Alabama Senate approves bill aimed at eliminating marriage licenses
The Alabama Senate has passed a legislation that is aimed at eliminating the requirements for probate judges to sign marriage licenses.
The measure, which was passed by a vote of 22–6 earlier this month, would amend Alabama law to remove the requirements for couples to obtain marriage licenses or have marriage ceremonies, World Magazine reported.
Republican state Sen. Greg Albritton, the bill's sponsor, said that it would protect the religious liberty of probate judges and clergy who have moral objections to signing same-sex marriage licenses.
"It keeps the state from making the decision of who can and cannot get married. It prevents the state from that gatekeeper position," he said.

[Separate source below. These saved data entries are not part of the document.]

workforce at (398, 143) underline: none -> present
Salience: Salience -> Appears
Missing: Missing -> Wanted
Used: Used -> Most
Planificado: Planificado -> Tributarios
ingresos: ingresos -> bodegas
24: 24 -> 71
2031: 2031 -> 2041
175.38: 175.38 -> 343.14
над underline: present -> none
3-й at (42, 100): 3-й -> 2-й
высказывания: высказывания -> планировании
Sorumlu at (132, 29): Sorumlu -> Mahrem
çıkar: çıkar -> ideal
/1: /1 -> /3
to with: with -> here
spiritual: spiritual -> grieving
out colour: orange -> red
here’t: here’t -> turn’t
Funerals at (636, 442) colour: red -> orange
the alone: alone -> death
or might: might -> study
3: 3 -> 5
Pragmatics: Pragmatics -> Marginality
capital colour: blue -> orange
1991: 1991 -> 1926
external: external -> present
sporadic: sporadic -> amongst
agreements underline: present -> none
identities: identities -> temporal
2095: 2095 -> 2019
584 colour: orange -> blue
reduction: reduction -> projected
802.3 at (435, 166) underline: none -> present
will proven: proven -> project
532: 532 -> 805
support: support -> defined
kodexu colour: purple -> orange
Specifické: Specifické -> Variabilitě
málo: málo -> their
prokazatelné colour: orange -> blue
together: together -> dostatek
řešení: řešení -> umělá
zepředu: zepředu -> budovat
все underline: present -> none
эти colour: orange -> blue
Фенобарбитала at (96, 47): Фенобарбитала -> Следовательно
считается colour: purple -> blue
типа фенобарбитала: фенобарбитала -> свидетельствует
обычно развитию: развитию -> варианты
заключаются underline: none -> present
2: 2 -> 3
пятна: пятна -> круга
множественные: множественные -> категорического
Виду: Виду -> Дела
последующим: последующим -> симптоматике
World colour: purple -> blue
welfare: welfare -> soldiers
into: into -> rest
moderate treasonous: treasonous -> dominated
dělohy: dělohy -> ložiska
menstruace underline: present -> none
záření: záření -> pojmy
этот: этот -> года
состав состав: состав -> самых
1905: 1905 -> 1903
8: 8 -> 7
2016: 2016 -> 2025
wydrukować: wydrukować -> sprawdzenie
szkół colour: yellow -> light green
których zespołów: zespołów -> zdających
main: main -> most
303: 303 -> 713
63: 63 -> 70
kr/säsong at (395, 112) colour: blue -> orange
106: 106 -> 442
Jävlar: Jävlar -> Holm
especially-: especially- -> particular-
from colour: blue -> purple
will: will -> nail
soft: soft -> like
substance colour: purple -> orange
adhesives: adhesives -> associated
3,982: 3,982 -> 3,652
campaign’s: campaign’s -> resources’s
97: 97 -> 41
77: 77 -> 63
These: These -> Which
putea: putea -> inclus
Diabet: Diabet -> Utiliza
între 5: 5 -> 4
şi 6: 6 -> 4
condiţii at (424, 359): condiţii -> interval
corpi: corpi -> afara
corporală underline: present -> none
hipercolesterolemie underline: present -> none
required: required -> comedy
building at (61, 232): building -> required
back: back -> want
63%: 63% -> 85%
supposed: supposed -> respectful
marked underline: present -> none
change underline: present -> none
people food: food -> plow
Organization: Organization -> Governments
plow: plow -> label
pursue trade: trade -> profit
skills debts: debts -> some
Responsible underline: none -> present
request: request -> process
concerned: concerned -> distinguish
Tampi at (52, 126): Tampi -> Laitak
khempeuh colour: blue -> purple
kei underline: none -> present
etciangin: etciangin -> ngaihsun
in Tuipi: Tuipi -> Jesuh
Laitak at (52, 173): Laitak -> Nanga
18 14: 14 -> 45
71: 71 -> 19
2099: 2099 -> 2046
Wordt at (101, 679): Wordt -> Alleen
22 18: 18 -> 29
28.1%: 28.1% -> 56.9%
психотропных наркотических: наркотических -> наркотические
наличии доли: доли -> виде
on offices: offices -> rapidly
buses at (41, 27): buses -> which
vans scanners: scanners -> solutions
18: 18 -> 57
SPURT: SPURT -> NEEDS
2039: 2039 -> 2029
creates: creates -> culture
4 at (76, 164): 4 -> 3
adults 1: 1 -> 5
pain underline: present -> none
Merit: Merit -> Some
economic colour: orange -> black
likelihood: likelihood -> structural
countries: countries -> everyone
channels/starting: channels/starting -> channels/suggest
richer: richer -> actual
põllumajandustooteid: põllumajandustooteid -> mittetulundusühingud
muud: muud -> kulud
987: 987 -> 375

Under Albritton's proposal, couples would file signed affidavits with a probate judge, who would be required to record the marriage, but not condone or authorize it. The notarized affidavit includes an affirmation that the spouses meet the legal requirements for marriage.
Some conservatives were concerned that the legislation could threaten the sanctity of marriage. Two Republican state senators argued that the state should have a role in authorizing marriage and that eliminating the requirement for marriage licenses and ceremonies would reduce it to a contract between two parties.
The bill was first proposed in 2015 after the Alabama Supreme Court and a federal court clashed over the legality of same-sex marriage in the state before the U.S. Supreme Court legalized it across the country. Some probate judges in Alabama have objected to issuing marriage licenses to same-sex couples.
Albritton said that Obergefell v. Hodges, the U.S. Supreme Court ruling that legalized gay marriage, was a "catalyst," but he said he wanted to bring uniformity to the issue.
"Right now you have in this state some who are doing it, and some who aren't. We need to get that unified," he said.
The senator's bills have always been cleared in the Senate but failed in the House. He expects the legislation to be approved by the House Judiciary Committee, and he hopes that it would get a vote before the whole House this session.
Alabama would be the first state to implement such a law if it passes, but Albritton maintained that his proposal is not a new idea.
"I am only going back to the way we were doing things about 100 years ago," he said, noting that marriages in Alabama were conducted and recorded in the probate office, just as his bill would require, before the state started issuing marriage licenses in the early 20th century.